In a statement, the SBP said that recent inflation developments have been in line with expectations, domestic demand has begun moderating and the external position has improved. As a result, “the MPC felt that it was prudent to take a pause at this stage.”

“Looking ahead, the MPC intends to remain data-dependent, paying close attention to month-on-month inflation, inflation expectations, developments on the fiscal and external fronts, global commodity prices and interest rate decisions by major central banks,” read the statement.

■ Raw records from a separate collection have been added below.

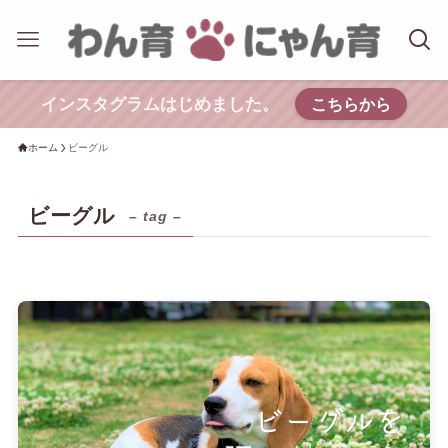
インスタグラムはじめました。
こちらから
ホーム
ビーグル
ビーグル
– tag –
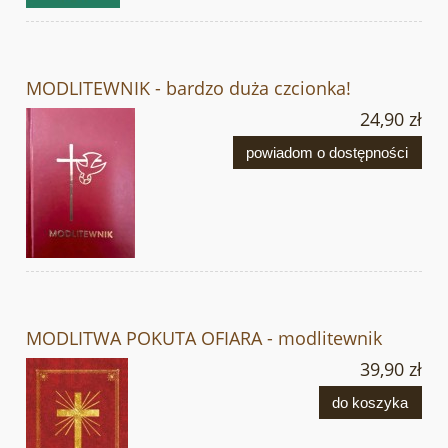
MODLITEWNIK - bardzo duża czcionka!
24,90 zł
powiadom o dostępności
MODLITWA POKUTA OFIARA - modlitewnik
39,90 zł
do koszyka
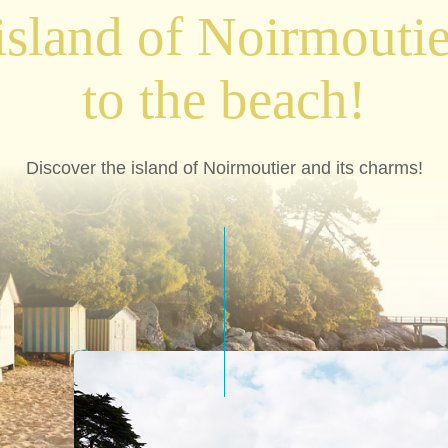
 island of Noirmoutie
to the beach!
Discover the island of Noirmoutier and its charms!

The SBP noted that since the last meeting, headline inflation rose to 24.9% in July as per expectations, the trade balance fell sharply in July,the rupee reversed course during August, and the board meeting on the ongoing review under the IMF programme will take place on August 29th. It is expected that the Fund will release a further tranche of $1.2 billion. The central bank claims the release will “catalyse financing from multilateral and bilateral lenders.”

In terms of international developments, the MPC noted that both global commodity prices and the US dollar have fallen in recent weeks in response to signs of a sharper than anticipated slowdown in global growth and nascent market expectations that the US Federal Reserve tightening cycle may be less aggressive than previously anticipated; more emerging market central banks have started to hold policy rates in their recent meetings.

On balance, the MPC noted that some greater slowdown in global growth will not be as harmful for Pakistan as for most other emerging economies, given the relatively small share of exports and foreign private inflows in the economy. As a result, both inflation and the current account deficit (CAD) should fall as global commodity prices ease, while growth will not be as badly affected.

The decision is in line with market expectations. Most analysts had earlier developed consensus that the bank would maintain the rate at the current level, the highest since November 2008.

It may be recalled that the committee had raised the benchmark policy rate by 125 basis points (bps) to 15% during the last meeting in July. Besides, it tied interest rates of the Export Finance Scheme (EFS) and Long-Term Financing Facility (LTFF) to the policy rate, giving it a 500-basis point discount relative to the policy rate to encourage exports.

Although a number of economists claimed that Pakistan’s trade deficit decreased by 18% YoY and 47% MoM during the month of July 22 mostly as a result of a decrease in import costs, weekly inflation hit a record high of over 42% in the week ended on Friday.

Data released by the Pakistan Bureau of Statistics (PBS) shows that the benchmark CPI inflation spiked to a 14-year high at around 25% in July.

So far in 2022, the central bank has held five MPC meetings. A hike in the policy rate was notified in three of these meetings, to a combined hike of 525 basis points.